**Skeletal landmark data:**
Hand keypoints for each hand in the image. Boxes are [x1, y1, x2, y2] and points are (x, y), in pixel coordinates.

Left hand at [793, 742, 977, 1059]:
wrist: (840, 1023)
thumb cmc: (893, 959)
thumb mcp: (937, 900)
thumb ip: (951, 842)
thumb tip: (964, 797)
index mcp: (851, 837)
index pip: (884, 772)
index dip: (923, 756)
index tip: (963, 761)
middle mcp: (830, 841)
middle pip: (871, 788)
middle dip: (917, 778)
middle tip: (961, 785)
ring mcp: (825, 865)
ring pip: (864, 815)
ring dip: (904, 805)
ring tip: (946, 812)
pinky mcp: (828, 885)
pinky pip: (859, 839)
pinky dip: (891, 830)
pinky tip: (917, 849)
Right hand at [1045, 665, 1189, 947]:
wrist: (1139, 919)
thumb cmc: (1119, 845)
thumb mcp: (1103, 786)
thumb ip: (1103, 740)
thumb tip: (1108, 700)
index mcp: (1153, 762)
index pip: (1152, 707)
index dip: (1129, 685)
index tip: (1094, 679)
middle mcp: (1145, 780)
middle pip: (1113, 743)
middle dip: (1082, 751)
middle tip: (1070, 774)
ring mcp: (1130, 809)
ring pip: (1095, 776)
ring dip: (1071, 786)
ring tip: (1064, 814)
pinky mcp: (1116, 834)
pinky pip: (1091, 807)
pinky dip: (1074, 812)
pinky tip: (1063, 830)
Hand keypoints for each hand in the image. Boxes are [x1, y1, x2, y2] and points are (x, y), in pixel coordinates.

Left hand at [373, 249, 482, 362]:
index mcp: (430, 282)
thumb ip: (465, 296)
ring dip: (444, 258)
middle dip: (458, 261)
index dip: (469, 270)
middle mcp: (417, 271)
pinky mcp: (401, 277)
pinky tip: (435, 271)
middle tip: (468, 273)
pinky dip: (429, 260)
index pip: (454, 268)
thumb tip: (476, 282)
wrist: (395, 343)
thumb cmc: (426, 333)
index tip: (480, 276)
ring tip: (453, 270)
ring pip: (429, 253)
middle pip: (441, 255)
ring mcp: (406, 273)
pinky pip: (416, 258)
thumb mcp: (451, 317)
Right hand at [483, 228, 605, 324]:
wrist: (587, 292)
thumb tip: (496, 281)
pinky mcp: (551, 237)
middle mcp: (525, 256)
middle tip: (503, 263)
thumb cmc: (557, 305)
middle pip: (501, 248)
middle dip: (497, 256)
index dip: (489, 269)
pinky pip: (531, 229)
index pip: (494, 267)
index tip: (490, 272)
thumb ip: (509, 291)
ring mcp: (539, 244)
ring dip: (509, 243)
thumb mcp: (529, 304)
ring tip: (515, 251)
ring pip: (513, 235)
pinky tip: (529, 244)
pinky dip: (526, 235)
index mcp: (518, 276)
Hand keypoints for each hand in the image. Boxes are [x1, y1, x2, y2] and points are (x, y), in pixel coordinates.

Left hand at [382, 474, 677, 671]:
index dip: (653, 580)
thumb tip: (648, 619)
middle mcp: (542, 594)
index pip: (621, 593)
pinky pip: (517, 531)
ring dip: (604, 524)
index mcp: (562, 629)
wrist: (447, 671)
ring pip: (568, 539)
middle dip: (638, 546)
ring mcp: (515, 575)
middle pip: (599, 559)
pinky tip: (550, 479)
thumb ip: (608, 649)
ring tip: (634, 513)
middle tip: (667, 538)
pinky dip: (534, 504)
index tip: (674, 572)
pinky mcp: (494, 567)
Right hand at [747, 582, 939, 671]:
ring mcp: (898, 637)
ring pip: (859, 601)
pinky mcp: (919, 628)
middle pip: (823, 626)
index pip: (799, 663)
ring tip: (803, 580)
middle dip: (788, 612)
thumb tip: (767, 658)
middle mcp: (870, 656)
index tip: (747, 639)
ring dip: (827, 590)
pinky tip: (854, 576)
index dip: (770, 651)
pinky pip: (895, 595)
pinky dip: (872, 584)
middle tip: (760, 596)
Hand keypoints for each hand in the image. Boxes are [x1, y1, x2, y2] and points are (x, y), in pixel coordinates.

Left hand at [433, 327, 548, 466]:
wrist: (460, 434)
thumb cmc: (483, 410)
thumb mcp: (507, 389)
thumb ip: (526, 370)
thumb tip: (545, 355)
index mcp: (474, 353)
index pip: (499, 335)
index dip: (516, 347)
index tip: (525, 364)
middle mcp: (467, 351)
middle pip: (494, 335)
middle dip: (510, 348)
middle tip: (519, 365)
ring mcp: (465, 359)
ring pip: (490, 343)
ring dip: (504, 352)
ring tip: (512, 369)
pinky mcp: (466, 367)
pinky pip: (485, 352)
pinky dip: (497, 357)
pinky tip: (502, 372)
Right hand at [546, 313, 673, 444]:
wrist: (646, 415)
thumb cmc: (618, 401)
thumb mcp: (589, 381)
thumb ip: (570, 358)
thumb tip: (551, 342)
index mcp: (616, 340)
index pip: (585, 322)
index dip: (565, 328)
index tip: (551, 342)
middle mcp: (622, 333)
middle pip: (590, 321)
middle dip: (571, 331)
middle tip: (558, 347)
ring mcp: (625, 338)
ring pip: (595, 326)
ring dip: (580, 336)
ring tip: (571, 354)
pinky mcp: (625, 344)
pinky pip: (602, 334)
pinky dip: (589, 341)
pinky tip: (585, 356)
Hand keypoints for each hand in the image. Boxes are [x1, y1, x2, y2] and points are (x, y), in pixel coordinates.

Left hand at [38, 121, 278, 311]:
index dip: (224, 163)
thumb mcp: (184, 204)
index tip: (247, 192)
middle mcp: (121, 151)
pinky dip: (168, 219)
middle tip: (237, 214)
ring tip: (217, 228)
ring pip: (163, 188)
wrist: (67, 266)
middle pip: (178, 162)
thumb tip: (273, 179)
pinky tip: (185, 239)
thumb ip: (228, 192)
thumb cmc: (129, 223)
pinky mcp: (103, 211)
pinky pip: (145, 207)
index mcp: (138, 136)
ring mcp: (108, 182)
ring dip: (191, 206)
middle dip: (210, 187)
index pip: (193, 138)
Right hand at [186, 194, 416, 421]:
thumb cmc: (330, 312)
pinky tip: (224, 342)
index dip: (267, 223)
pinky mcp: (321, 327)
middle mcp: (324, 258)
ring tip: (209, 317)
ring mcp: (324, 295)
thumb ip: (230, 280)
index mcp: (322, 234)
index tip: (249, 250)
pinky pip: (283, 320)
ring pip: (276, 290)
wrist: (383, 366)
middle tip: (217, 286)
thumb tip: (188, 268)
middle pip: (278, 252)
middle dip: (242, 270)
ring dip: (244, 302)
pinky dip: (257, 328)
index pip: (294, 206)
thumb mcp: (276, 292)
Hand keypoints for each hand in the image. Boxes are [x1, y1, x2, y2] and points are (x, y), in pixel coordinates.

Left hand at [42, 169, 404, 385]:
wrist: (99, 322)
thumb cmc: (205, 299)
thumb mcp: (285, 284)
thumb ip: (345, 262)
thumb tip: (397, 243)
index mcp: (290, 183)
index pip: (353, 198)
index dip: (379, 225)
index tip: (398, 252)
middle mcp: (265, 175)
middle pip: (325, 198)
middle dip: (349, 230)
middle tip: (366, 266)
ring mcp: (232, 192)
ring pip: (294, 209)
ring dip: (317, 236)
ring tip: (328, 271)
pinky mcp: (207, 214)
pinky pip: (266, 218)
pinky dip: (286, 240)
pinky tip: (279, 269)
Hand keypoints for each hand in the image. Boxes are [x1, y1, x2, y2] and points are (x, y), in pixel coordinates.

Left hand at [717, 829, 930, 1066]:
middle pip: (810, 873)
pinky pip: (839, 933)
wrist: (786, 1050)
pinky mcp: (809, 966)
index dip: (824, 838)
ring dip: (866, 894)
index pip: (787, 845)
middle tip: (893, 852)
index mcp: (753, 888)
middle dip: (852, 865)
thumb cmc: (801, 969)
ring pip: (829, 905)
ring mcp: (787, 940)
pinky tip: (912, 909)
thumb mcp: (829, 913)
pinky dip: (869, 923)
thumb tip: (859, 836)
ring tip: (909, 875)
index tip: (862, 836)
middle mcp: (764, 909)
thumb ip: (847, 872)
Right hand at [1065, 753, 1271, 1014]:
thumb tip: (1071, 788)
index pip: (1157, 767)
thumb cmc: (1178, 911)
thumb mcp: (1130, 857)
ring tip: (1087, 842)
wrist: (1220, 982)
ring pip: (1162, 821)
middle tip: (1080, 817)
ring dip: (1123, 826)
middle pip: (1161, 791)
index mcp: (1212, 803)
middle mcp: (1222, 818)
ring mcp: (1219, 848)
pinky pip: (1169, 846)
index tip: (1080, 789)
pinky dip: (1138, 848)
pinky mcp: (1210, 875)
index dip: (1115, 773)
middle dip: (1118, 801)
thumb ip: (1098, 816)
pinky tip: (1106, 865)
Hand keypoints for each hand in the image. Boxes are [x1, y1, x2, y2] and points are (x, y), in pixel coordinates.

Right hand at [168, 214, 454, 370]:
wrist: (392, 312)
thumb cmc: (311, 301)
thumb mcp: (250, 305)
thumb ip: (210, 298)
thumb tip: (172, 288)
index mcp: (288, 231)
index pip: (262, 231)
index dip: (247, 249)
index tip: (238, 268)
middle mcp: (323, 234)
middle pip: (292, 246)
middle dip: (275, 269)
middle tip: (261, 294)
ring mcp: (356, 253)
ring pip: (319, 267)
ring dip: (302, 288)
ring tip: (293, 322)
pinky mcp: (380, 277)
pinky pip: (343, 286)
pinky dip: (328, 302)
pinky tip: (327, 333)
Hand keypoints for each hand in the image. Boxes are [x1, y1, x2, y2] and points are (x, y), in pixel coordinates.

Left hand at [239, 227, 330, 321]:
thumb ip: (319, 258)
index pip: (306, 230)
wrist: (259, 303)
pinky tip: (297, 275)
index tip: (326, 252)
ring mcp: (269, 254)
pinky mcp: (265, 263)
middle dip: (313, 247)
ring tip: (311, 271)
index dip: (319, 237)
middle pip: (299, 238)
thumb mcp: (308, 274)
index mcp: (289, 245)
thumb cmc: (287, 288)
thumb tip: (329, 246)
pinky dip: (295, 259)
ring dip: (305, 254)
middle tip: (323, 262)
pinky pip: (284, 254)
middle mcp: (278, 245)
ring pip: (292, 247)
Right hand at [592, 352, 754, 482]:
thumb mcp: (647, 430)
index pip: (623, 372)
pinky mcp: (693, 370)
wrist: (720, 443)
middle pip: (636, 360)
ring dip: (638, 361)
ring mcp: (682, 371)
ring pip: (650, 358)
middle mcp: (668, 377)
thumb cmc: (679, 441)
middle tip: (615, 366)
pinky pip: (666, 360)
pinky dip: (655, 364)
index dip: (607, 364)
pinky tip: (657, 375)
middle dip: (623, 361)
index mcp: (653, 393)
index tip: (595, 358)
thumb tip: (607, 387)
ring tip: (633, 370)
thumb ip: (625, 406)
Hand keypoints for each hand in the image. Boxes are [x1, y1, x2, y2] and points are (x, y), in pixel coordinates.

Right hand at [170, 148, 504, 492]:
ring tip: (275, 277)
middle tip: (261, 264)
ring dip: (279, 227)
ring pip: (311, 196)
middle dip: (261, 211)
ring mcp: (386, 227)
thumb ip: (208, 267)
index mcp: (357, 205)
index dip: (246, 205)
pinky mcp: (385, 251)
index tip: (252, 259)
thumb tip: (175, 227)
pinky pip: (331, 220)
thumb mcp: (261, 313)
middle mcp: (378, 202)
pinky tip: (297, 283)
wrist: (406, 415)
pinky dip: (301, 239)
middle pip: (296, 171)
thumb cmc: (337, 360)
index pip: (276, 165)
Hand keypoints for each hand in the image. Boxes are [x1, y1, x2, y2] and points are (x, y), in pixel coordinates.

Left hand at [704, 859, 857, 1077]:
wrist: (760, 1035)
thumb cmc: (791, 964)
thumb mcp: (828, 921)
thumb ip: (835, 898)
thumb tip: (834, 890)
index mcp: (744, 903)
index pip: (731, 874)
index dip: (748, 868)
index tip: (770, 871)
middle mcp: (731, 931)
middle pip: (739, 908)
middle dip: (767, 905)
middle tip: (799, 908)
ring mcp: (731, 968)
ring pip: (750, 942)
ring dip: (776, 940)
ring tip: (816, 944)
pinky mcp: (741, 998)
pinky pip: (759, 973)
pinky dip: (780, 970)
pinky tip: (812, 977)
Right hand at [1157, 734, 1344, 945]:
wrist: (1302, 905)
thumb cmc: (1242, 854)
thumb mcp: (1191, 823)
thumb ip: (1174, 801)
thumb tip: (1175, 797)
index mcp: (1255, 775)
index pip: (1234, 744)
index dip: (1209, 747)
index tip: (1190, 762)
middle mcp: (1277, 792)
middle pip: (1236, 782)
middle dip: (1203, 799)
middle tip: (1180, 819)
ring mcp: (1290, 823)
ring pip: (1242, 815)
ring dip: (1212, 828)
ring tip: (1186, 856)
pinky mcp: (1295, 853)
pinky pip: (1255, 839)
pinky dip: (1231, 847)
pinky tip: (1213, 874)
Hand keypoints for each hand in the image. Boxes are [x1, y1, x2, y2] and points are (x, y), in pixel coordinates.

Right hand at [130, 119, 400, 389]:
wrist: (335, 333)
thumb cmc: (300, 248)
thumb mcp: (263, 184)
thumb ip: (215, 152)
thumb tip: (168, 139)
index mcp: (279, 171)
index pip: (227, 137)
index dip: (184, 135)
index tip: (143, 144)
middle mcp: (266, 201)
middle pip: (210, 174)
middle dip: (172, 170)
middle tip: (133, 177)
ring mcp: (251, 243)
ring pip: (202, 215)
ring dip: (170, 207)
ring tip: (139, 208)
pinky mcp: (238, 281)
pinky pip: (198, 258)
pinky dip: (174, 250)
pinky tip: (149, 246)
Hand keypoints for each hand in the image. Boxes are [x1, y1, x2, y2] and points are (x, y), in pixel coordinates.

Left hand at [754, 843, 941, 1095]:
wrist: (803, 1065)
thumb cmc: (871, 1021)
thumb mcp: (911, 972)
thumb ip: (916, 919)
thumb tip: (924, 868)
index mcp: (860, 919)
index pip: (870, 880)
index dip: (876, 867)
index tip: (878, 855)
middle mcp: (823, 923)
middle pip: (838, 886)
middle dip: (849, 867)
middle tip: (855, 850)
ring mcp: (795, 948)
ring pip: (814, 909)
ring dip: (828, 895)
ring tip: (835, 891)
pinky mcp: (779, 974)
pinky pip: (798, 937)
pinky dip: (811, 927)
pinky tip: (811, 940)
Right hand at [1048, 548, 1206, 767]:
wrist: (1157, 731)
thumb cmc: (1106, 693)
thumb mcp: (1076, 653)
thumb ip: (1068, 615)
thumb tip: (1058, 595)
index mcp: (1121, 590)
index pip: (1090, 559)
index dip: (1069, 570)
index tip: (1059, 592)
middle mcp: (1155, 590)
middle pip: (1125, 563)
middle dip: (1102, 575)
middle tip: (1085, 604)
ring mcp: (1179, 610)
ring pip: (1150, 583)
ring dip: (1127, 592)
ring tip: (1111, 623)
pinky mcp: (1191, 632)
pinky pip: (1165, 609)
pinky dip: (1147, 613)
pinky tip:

**TRY IT:** Look above for the line with "middle dip: (210, 187)" and the line with "thumb cmc: (205, 299)". Retype those two lines and every line between them exactly, adding nothing.

**ANSWER BOX:**
middle dip: (210, 187)
index pip: (193, 138)
Right hand at [186, 194, 416, 421]:
thumb cmc: (330, 312)
pinky tip: (224, 342)
index dip: (267, 223)
pinky mcp: (321, 327)
middle mcp: (324, 258)
ring tip: (209, 317)
ring mcp: (324, 295)
thumb ip: (230, 280)
index mcp: (322, 234)
index tip: (249, 250)
pinky pip: (283, 320)
ring pip: (276, 290)
wrist: (383, 366)
middle tip: (217, 286)
thumb tip: (188, 268)
middle pip: (278, 252)
middle dip: (242, 270)
ring dip: (244, 302)
pinky dip: (257, 328)
index pip: (294, 206)
thumb mcp: (276, 292)
Hand keypoints for each hand in the image. Boxes are [x1, y1, x2, y2] and points are (x, y), in pixel coordinates.

Left hand at [42, 169, 404, 385]:
wrist: (99, 322)
thumb cmc: (205, 299)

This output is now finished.